-- QUESTIONS ON THE MATERIAL --
(a) In the "Mind Over Matter" post about fasting, what is the date of the writer's Procrastination post?
(b) Pick up the "Mind Over Matter" post about fasting and the mind after its last sentence and keep writing.

Mind Over Matter

Another bright sunny day on a wintry landscape in London, even after 6 p.m in the early evening; lovely.

This is the second day of fasting and I am quite surprised how easy it has been so far - no pangs, no cravings. In fact I feel quite full. It must be all the currents of positive energy I’ve received since my Procrastination post (29 March). Still, I expect the dogs will be unleashed tomorrow, on the third day – jumping out of the plane day.

I am eternally fascinated by how extraordinarily important the mind is in the execution of everything.  Just think about it: we cannot do anything unless we ‘call to mind’ that we have to do this thing; in order to create something we have to invoke imagination but crucially we need to focus the mind.  It is that focusing of the mind that has enabled me to heal my body. If I have a fear in life it is that of losing my mind because then my soul will be left floundering in an abyss and I might as well be dead.

-- GIVEN MATERIAL --
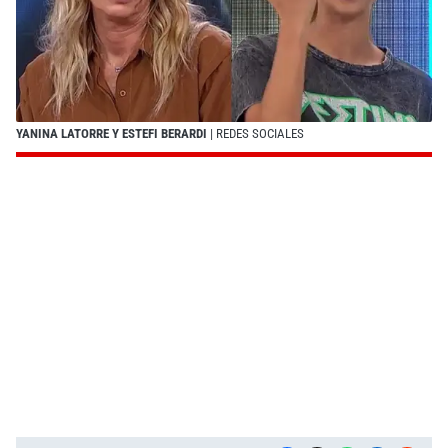
YANINA LATORRE Y ESTEFI BERARDI
| REDES SOCIALES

-- OUTPUTS IN ORDER --
(a) 29 March

(b)
My doctor once told me that, contrary to the vast majority of her patients who focused purely on the physical, I paid too much attention to the spiritual and she thought that was not necessarily a good thing in terms of my healing needs. Well, that stopped me in my tracks because I realised that she understood more about me than I had given her credit for.

Yesterday I had an opportunity to talk to a family member in a way we had not done for a very long time; a long truthful, mutually affirming conversation. She told that she had always viewed me as someone ahead of my time. I was interested that she used weapons as a metaphor to demonstrate her meaning. She said that while everyone else was taking the whole day to pull one of those heavy canons up the hill, I had already reached the top and had my laser gun trained on the target. When discussing this view of me with a friend of hers, he commented that the future would be even less primitive; it would be about using the mind.

One of the books on my shelf is Concentration and Meditation: A Manual of Mind Development by Christmas Humphreys - what a fabulous name! Humphreys was a British high court judge and Buddhist, who authored a number of books on Mahayana Buddhism and founded the London Buddhist Society. Everyday I give thanks to those old Buddhist monks who thought me how to use my mind to heal my body. Medical Science is only now exploring meditation as a tool for generating health.

There is so much more to say about all of this, but right now my body is coming under stress from the barrage of waves directed at it by the electronic gadgetry that I am using, so I’m signing off for today.


  1. This is such powerful stuff Amari -
    Love with you as you fast.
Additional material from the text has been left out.